Warming water can create a tropical ecosystem, but a fragile one
Warm water discharged into the Sea of Japan let tropical fish flourish in an artificial hot spot
By Jake Buehler
A decade ago, the waters off the Otomi Peninsula in the Sea of Japan, were a tepid haven. Schools of sapphire damselfish flitted above herds of long-spined urchins. The site was a hot spot of tropical biodiversity far from the equator, thanks to warm water exhaust from a nearby nuclear power plant. But when the plant ceased operations in 2012, those tropical species vanished.
After the plant shut down, Otomi’s average bottom temperature fell by 3 degrees Celsius, and the site lost most of its tropical fishes, fisheries scientist Reiji Masuda of Kyoto University reports May 6 in PLOS ONE. The die-off of tropical fishes and invertebrates was “striking,” he says. Otomi quickly reverted to a cool-water ecosystem.
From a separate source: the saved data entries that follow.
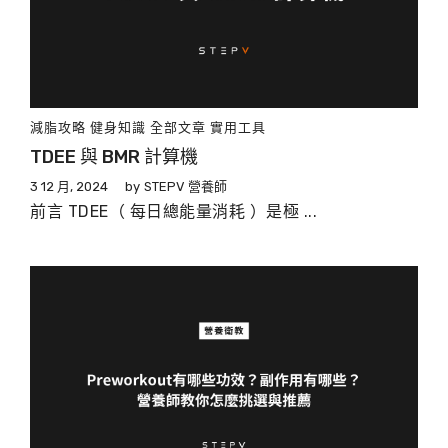
減脂攻略
健身知識
全部文章
實用工具
TDEE 與 BMR 計算機
3 12 月, 2024
by
STEPV 營養師
前言 TDEE（ 每日總能量消耗 ）是極 ...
The life and death of the reef is providing a sneak peek into the future of temperate habitats under climate change. This research suggests that even modest warming can result in dramatic changes to cool-water reefs, with some temperate habitats converting to more tropical ones. But these emerging reefs may not match the diversity or health of other more established tropical reefs at first, leaving them as ecologically fragile as the Otomi reef proved to be.
While some temperate reefs are changing rapidly with global warming, they aren’t exact transplants of more established tropical ecosystems, says David Booth, a marine ecologist at the University of Technology Sydney not involved in the new study. Booth studies increasingly tropical Australian reefs.